Advertisement

Nurses apologize to woman who couldn’t visit dying partner

Share
Mcclatchy Newspapers

Several nurses at Jackson Memorial Hospital have personally apologized to Janice Langbehn, a lesbian from Washington state who said that a Jackson social worker wouldn’t allow her to be with her dying partner in 2007.

“We certainly are sorry for the pain and suffering she felt,” said Martha Baker, a registered nurse and president of Service Employees International Union Local 1991, the union representing about 5,000 healthcare professionals at Jackson, which is in Miami.

“I apologize,” said registered nurse Norberto Molina, chairman of the union’s gay Lavender Caucus. “I can’t imagine what you went through.”

Advertisement

The apologies came at a town-hall-style meeting Thursday at Unity on the Bay church, where Langbehn returned to Miami as a speaker.

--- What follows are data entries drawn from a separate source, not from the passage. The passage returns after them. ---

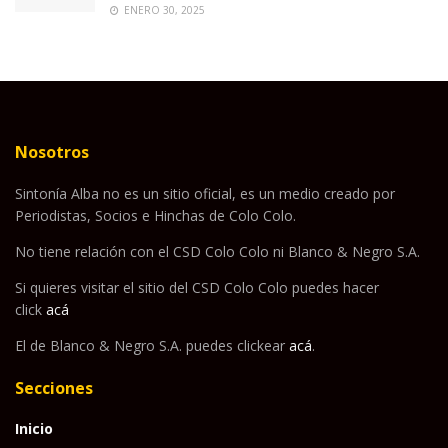
ENERO 30, 2025
Nosotros
Sintonía Alba no es un sitio oficial, es un medio creado por
Periodistas, Socios e Hinchas de Colo Colo.
No tiene relación con el CSD Colo Colo ni Blanco & Negro S.A.
Si quieres visitar el sitio del CSD Colo Colo puedes hacer
click
acá
El de Blanco & Negro S.A. puedes clickear
acá
.
Secciones
Inicio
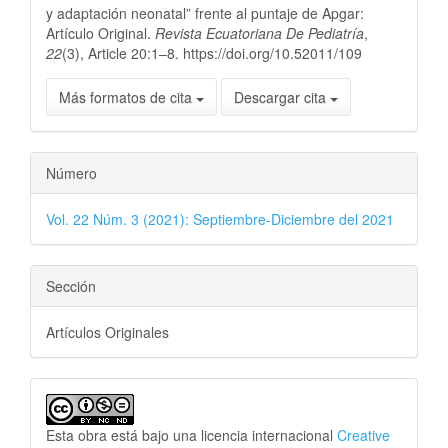
y adaptación neonatal” frente al puntaje de Apgar:
Artículo Original.
Revista Ecuatoriana De Pediatría
,
22
(3), Article 20:1–8. https://doi.org/10.52011/109
Más formatos de cita
Descargar cita
Número
Vol. 22 Núm. 3 (2021): Septiembre-Diciembre del 2021
Sección
Artículos Originales
Esta obra está bajo una licencia internacional
Creative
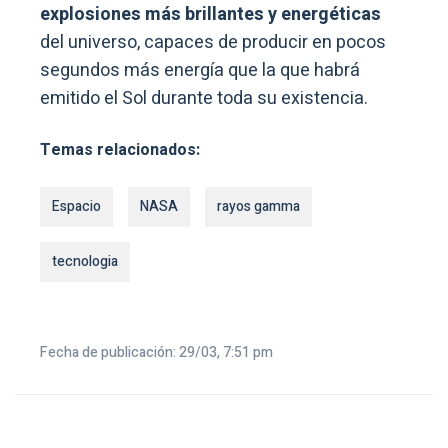
explosiones más brillantes y energéticas
del universo, capaces de producir en pocos
segundos más energía que la que habrá
emitido el Sol durante toda su existencia.
Temas relacionados:
Espacio
NASA
rayos gamma
tecnologia
Fecha de publicación: 29/03, 7:51 pm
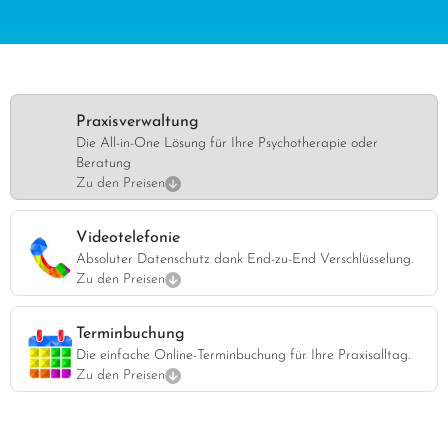
Praxisverwaltung
Die All-in-One Lösung für Ihre Psychotherapie oder
Beratung
Zu den Preisen
Videotelefonie
Absoluter Datenschutz dank End-zu-End Verschlüsselung.
Zu den Preisen
Terminbuchung
Die einfache Online-Terminbuchung für Ihre Praxisalltag.
Zu den Preisen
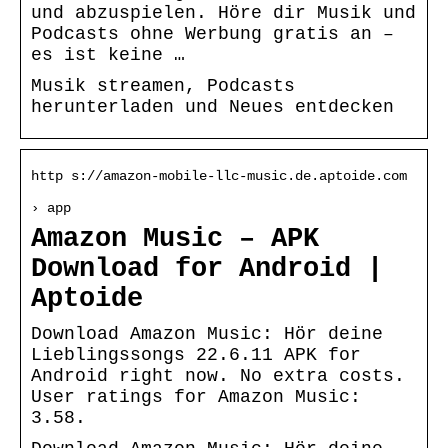
und abzuspielen. Höre dir Musik und
Podcasts ohne Werbung gratis an –
es ist keine …
Musik streamen, Podcasts
herunterladen und Neues entdecken
http s://amazon-mobile-llc-music.de.aptoide.com
› app
Amazon Music – APK
Download for Android |
Aptoide
Download Amazon Music: Hör deine
Lieblingssongs 22.6.11 APK for
Android right now. No extra costs.
User ratings for Amazon Music:
3.58.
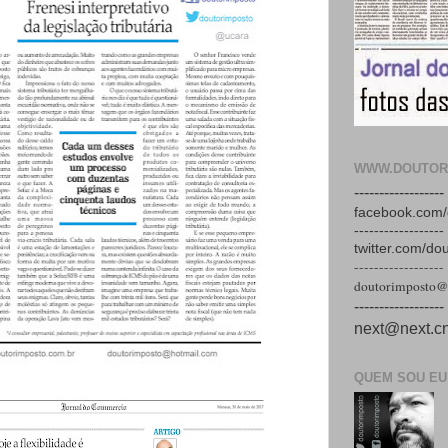
WWW.DOUTOR
------------------
facebook.com/
------------------
twitter.com/do
------------------
doutorimposto@
------------------
next@next.cn
QUEM SOU EU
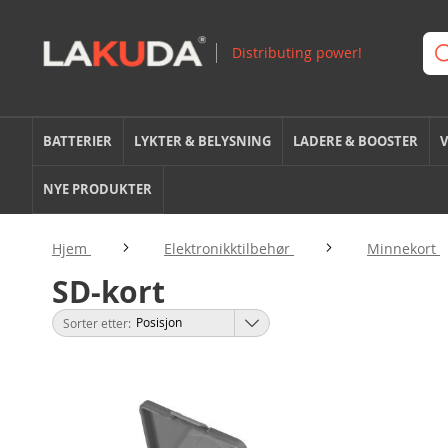
BATTERIER
LYKTER & BELYSNING
LADERE & BOOSTER
V
NYE PRODUKTER
Hjem
Elektronikktilbehør
Minnekort
SD-kort
Sorter etter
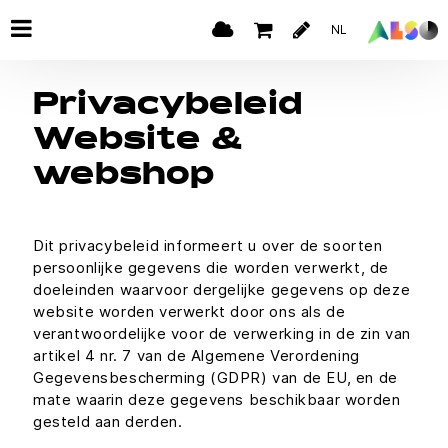
NL
Privacybeleid
Website &
webshop
Dit privacybeleid informeert u over de soorten
persoonlijke gegevens die worden verwerkt, de
doeleinden waarvoor dergelijke gegevens op deze
website worden verwerkt door ons als de
verantwoordelijke voor de verwerking in de zin van
artikel 4 nr. 7 van de Algemene Verordening
Gegevensbescherming (GDPR) van de EU, en de
mate waarin deze gegevens beschikbaar worden
gesteld aan derden.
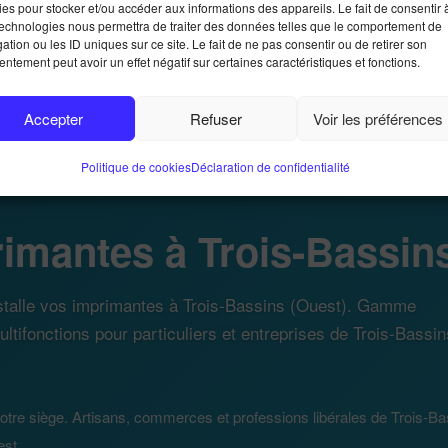
es pour stocker et/ou accéder aux informations des appareils. Le fait de consentir 
technologies nous permettra de traiter des données telles que le comportement de
ation ou les ID uniques sur ce site. Le fait de ne pas consentir ou de retirer son
ntement peut avoir un effet négatif sur certaines caractéristiques et fonctions.
Accepter
Refuser
Voir les préférences
Trois-Bassins
Politique de cookies
Déclaration de confidentialité
rimantes à Trois-Bassin
nstalle vos imprimantes à Trois-Bassins (Ouest). Gamme
ultifonctions pour particuliers et entreprises de Trois-Bassin
otre siège. Artisans, commerces et professions libérales de Trois-Ba
est.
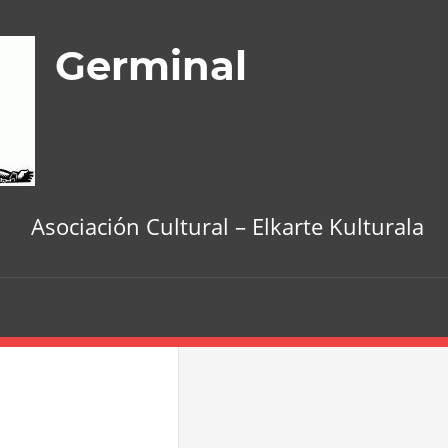
Germinal
Asociación Cultural – Elkarte Kulturala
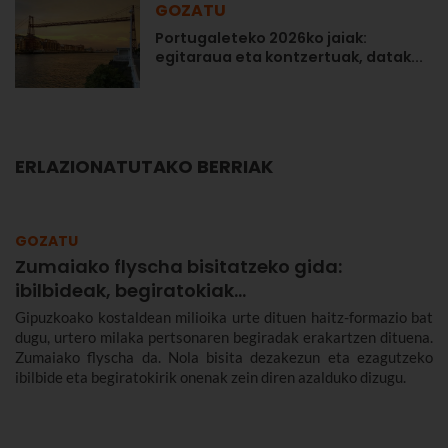
GOZATU
Portugaleteko 2026ko jaiak:
egitaraua eta kontzertuak, datak...
ERLAZIONATUTAKO BERRIAK
GOZATU
Zumaiako flyscha bisitatzeko gida:
ibilbideak, begiratokiak…
Gipuzkoako kostaldean milioika urte dituen haitz-formazio bat
dugu, urtero milaka pertsonaren begiradak erakartzen dituena.
Zumaiako flyscha da. Nola bisita dezakezun eta ezagutzeko
ibilbide eta begiratokirik onenak zein diren azalduko dizugu.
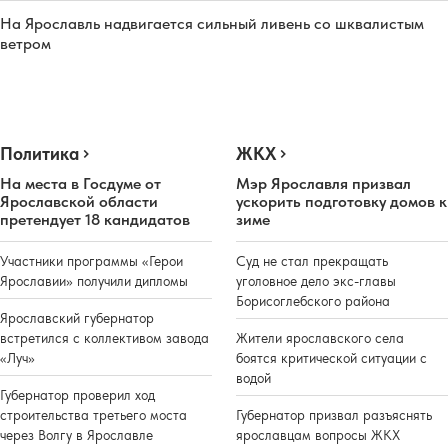
На Ярославль надвигается сильный ливень со шквалистым
ветром
Политика
ЖКХ
На места в Госдуме от
Мэр Ярославля призвал
Ярославской области
ускорить подготовку домов к
претендует 18 кандидатов
зиме
Участники программы «Герои
Суд не стал прекращать
Ярославии» получили дипломы
уголовное дело экс-главы
Борисоглебского района
Ярославский губернатор
встретился с коллективом завода
Жители ярославского села
«Луч»
боятся критической ситуации с
водой
Губернатор проверил ход
строительства третьего моста
Губернатор призвал разъяснять
через Волгу в Ярославле
ярославцам вопросы ЖКХ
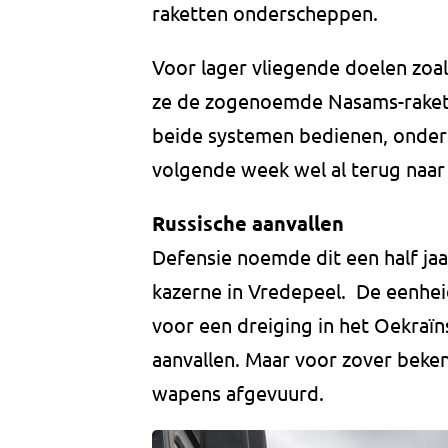
raketten onderscheppen.
Voor lager vliegende doelen zoal
ze de zogenoemde Nasams-raket
beide systemen bedienen, onder
volgende week wel al terug naar
Russische aanvallen
Defensie noemde dit een half jaar
kazerne in Vredepeel. De eenheid
voor een dreiging in het Oekraïn
aanvallen. Maar voor zover beken
wapens afgevuurd.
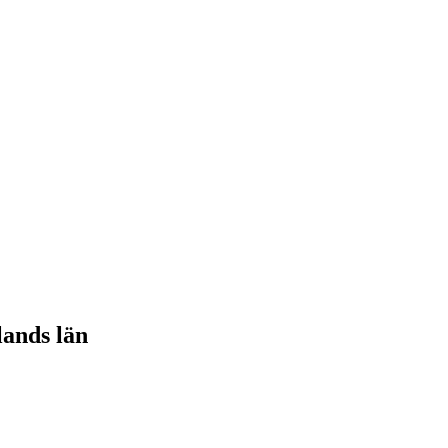
lands län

Baker, Molina and two other Jackson nurses, Jim Nicholson and Diane Poirier, along with 60 other people, attended the meeting.

Langbehn, whose lawsuit against Jackson was dismissed in September by a federal court in Miami, welcomed the nurses’ gesture. But she still wants the hospital to apologize formally.

“The management has to do it,” Langbehn said.

She tearfully told the audience of her final moments with longtime partner Lisa Pond, who suffered a fatal brain aneurysm on Feb. 18, 2007, shortly before they were to sail with their three children on a Caribbean cruise.

At Jackson, Langbehn said, a social worker would not let her visit Pond because Florida is “an anti-gay state.” Pond, 39, died the next day.

Langbehn, with Lambda Legal’s help, sued the hospital. The case was dismissed without a decision on whether Jackson discriminated against Langbehn because she is gay. The court determined that the hospital had no legal obligation to allow anyone to visit a patient.

Advertisement

“It’s my duty to speak out, that this should never happen to another family of ours,” said Langbehn; seated with her attorney, Beth Littrell of Lambda Legal in Atlanta; Stratton Pollitzer of Equality Florida and Miami attorney Elizabeth Schwartz, who specializes in nontraditional-family issues.